_Required action:_
Retype everything in the NudgeBee text below, from "NuBi, NudgeBee's SRE" down to "does NudgeBee support?", word for word.
--- Reading text Enclosed Below ---
For each incoming event, NudgeBee's SRE Agent performs deduplication and urgency assessment based on historical incident data. Events are then automatically analyzed for root cause using an AI-based workflow system. Users can extend the analysis by providing custom instructions tailored to their environment.​

Where can I access NudgeBee's SRE Agent (NuBi)?

NuBi, NudgeBee's SRE agent, is accessible through communication channels like Slack and Microsoft Teams, or directly through the NudgeBee UI. This enables ChatOps workflows where team members can ask questions about infrastructure, logs, and metrics.​

What are the primary capabilities of NuBi for SRE teams?

NuBi handles ChatOps by responding to user questions about infrastructure, logs, and metrics. It performs live debugging of active incidents and conducts root cause analysis using AI-driven workflows. Teams can create custom agents based on specific requirements, extend existing agent instructions, and provide global context for tenant or account-level behaviors.​

What types of automated resolutions does NudgeBee support?

NudgeBee generates automated pull requests for code and CI/CD issues. For lower environments, it can automate configuration changes with approval workflows. The platform also handles quick fixes like pod restarts and memory/CPU adjustments automatically.​

Can I customize NudgeBee's automation workflows?
--- End of Enclosed Reading text ---
--- Data supplied Enclosed Below ---
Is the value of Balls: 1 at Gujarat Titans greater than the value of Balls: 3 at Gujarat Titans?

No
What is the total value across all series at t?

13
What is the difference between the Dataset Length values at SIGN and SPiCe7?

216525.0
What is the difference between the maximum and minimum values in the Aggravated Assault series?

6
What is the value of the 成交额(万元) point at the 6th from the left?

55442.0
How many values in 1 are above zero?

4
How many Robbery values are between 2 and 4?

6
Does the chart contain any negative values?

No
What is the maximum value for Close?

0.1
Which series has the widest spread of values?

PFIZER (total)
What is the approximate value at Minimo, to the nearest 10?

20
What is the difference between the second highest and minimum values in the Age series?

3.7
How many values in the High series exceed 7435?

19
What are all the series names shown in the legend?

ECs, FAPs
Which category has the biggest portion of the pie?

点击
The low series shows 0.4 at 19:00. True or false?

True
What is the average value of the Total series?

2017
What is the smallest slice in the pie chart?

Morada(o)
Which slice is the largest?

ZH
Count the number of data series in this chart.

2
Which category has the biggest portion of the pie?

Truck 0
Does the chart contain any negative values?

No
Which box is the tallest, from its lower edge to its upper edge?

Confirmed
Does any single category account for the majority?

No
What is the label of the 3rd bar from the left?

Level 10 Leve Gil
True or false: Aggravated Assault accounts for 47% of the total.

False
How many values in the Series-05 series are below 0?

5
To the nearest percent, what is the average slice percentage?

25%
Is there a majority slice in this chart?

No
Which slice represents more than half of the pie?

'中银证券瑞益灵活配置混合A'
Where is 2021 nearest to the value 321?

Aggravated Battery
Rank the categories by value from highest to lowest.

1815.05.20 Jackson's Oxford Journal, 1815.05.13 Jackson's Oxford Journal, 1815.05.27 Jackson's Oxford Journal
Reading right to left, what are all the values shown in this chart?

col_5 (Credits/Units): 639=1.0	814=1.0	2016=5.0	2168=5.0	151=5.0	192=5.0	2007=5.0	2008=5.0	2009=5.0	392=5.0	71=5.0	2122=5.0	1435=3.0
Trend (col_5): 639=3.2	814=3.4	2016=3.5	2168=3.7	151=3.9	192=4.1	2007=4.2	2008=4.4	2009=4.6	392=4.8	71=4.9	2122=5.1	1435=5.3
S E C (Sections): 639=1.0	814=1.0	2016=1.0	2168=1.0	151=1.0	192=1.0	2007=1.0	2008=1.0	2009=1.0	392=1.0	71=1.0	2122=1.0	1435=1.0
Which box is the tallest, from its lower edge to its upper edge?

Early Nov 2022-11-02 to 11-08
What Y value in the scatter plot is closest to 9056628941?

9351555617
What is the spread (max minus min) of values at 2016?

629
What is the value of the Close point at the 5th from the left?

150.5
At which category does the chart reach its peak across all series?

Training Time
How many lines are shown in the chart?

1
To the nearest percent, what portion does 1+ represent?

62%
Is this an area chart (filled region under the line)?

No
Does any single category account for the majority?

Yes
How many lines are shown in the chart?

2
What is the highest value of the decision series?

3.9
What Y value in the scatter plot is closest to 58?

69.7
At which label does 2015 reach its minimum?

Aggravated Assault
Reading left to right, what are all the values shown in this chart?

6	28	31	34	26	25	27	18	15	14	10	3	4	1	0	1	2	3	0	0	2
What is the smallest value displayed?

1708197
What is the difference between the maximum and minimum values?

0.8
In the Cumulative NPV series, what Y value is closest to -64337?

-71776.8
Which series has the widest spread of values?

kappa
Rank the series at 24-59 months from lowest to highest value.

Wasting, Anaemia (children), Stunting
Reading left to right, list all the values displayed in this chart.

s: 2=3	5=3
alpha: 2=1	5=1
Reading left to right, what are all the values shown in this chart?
--- End of Enclosed Data supplied ---
_Result:_
NuBi, NudgeBee's SRE agent, is accessible through communication channels like Slack and Microsoft Teams, or directly through the NudgeBee UI. This enables ChatOps workflows where team members can ask questions about infrastructure, logs, and metrics.​

What are the primary capabilities of NuBi for SRE teams?

NuBi handles ChatOps by responding to user questions about infrastructure, logs, and metrics. It performs live debugging of active incidents and conducts root cause analysis using AI-driven workflows. Teams can create custom agents based on specific requirements, extend existing agent instructions, and provide global context for tenant or account-level behaviors.​

What types of automated resolutions does NudgeBee support?